> [What you are asked to do]:
Answer these questions from the text on the Parkinson's disease biomarker:
1. In which university department is the Retinal Biology Program in Neuroscience?
2. In which journal, and in which issue, was "Characterization of Retinal Architecture in Parkinson's Disease" published?
3. According to Dr. Khan, optical coherence tomography offers a unique opportunity to investigate what?

> [Text segment]:
·····
Researchers in the Retinal Biology Program in Neuroscience of the Wayne State University Department of Neurology have developed a novel biomarker for Parkinson's disease.

Using three dimensional optical-coherence tomography, or OCT, Omar Khan, M.D., professor and chair of Neurology, published "Characterization of Retinal Architecture in Parkinson's Disease" in the May issue of the Journal of the Neurological Sciences.

"Optical coherence tomography provides a unique opportunity to investigate retinal morphology relevant to neuronal function and synaptic transmission," Dr. Khan said. "Advances in intra-retinal segmentation have created opportunities for investigating neurodegenerative disorders, including Parkinson's disease, with the potential to develop biomarkers."
·····
> [Supplied data]:
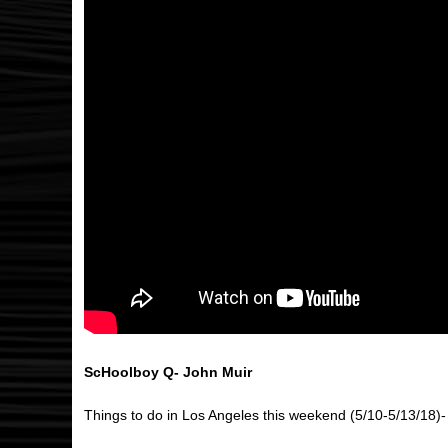
ScHoolboy Q- John Muir
Things to do in Los Angeles this weekend (5/10-5/13/18)-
·····
> [Response to the task]:
1. The Wayne State University Department of Neurology.
2. The May issue of the Journal of the Neurological Sciences.
3. Retinal morphology relevant to neuronal function and synaptic transmission.